Crowds, Big Data, and Tools Team
We are a growing company with a big vision: Build the world’s most intelligent sales and marketing platform while we help communities around the world.
We are building machine learning engines that leverage vast crowd of human researchers to provide the best data available. Our diverse development team works with cutting-edge technologies in messaging, visualization, crowdsourcing, machine learning, and natural language processing. At the same time, we execute on a not-so-secret social mission – attacking poverty at its core in communities around the world by creating thousands of fairly-paid jobs in data curation.
As a LeadGenius Data Engineer you will help extend our data collection, analytics and machine learning platform to build a data-driven marketing engine for our customers. Your work at LeadGenius matters. Your big data platform skills will support our core strategic objectives and leverage our crowd resources to help customers. You will be responsible for data aggregation.
Senior Data Engineer
Key Responsibilities:
- Define, build and manage our market intelligence warehouse that combines large sets of public and our own proprietary data.
- Participate in analysis and design of our data stores and data analytics
- Incorporate human and mechanical feedback loops into our machine learning engines to continually improve our data and automated decision making.
- Make large, complex data sets available for data science, product development and analytics.
- Refine and manage our persistent data build and refinement process
- Build new analytics and data products
- Support data acquisition and custom analytic projects lead by our Chief Scientist
- Have fun working with a great team and an exceptional corporate culture.
- Assess data quality and write integration tests for the data processing pipeline.
Qualifications:
- 3 years of experience in the practical implementation and deployment of non-SQL data technologies such as Cassandra or Druid
- 3 years of experience with relational databases and data modeling.
- Skills in the following technologies will help you hit the ground running: Spark, ElasticSearch, AWS, BASH, Airflow
- Experience programming with Python or Scala.

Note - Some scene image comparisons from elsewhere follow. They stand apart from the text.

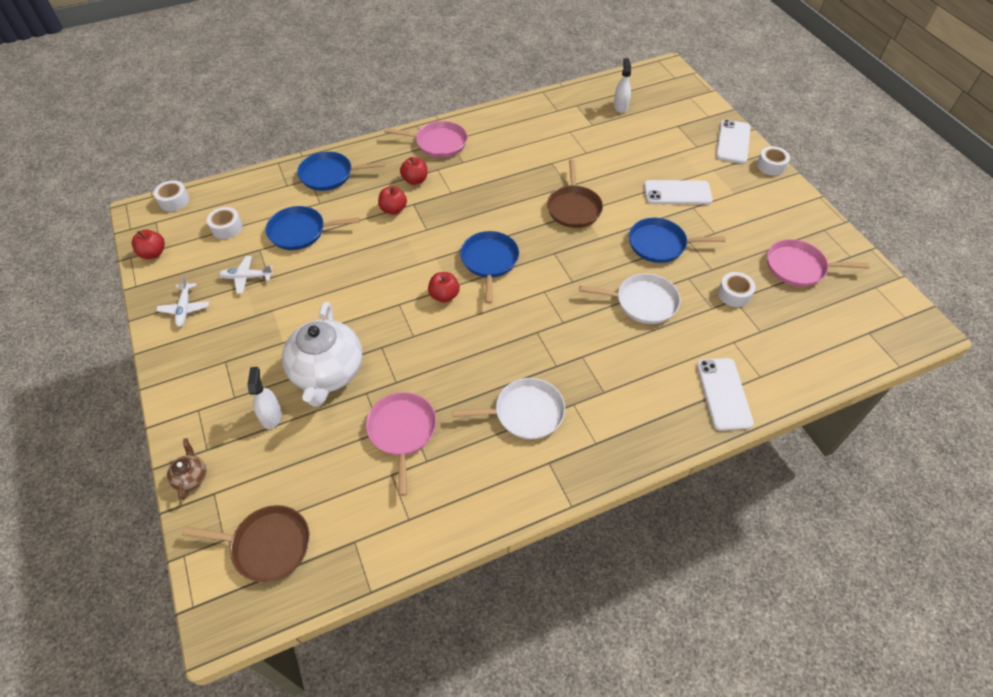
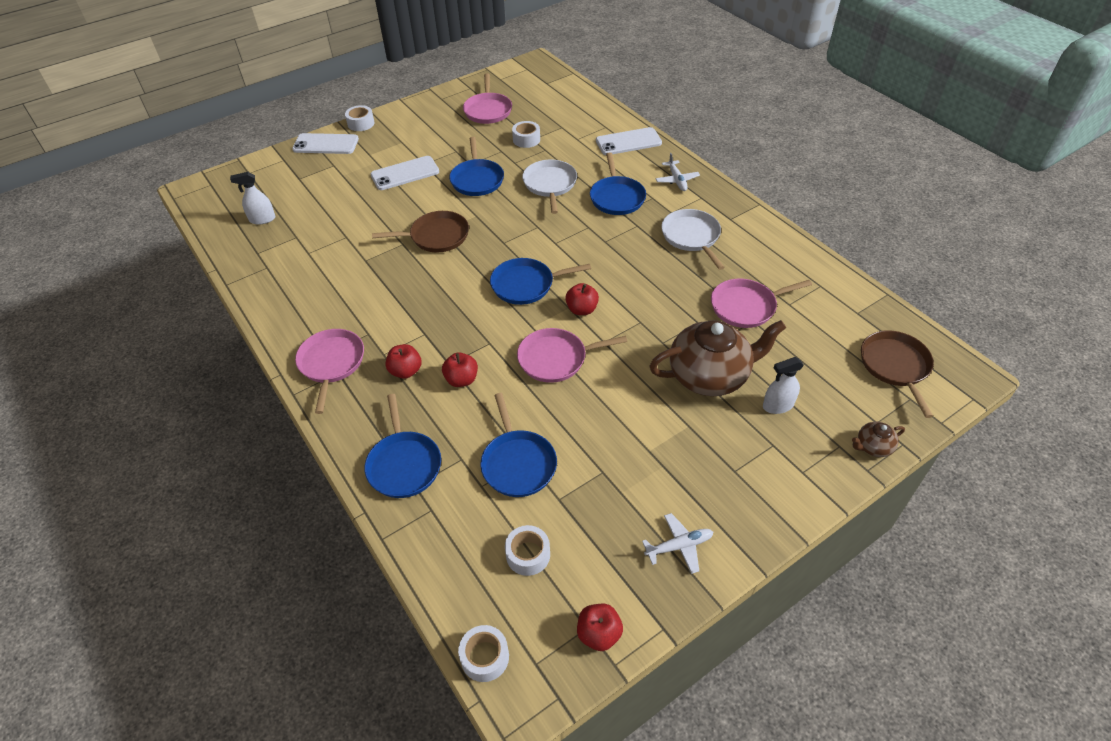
camera: 100 degrees left, 5 degrees down
(246, 277) = (609, 495): white plane -> white plane (677, 180)
(327, 372) = (709, 376): white teapot -> brown teapot
(392, 268) = (556, 359): none -> pink pan
(610, 357) = (617, 197): none -> blue pan
(677, 193) = (405, 173): white phone -> white phone turned 75 degrees clockwise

- Experience in the design, practical implementation and deployment of data pipelines and RESTfull APIs
- Experience in entity resolution. Experience in graph databases and graph queries is a big plus
- Master's degree in Computer Science, Engineering, or similar and/or relevant work experience
Location:
Work anywhere in the world as a contractor to LeadGenius. You’ll work remotely and set your own hours -- all you’ll need is a fast internet connection. You will be working with the Operations Team and will be interacting through chats, emails and calls. Meetings will be weekly through a web conferencing.
Deadline for applications: 27.12.2016.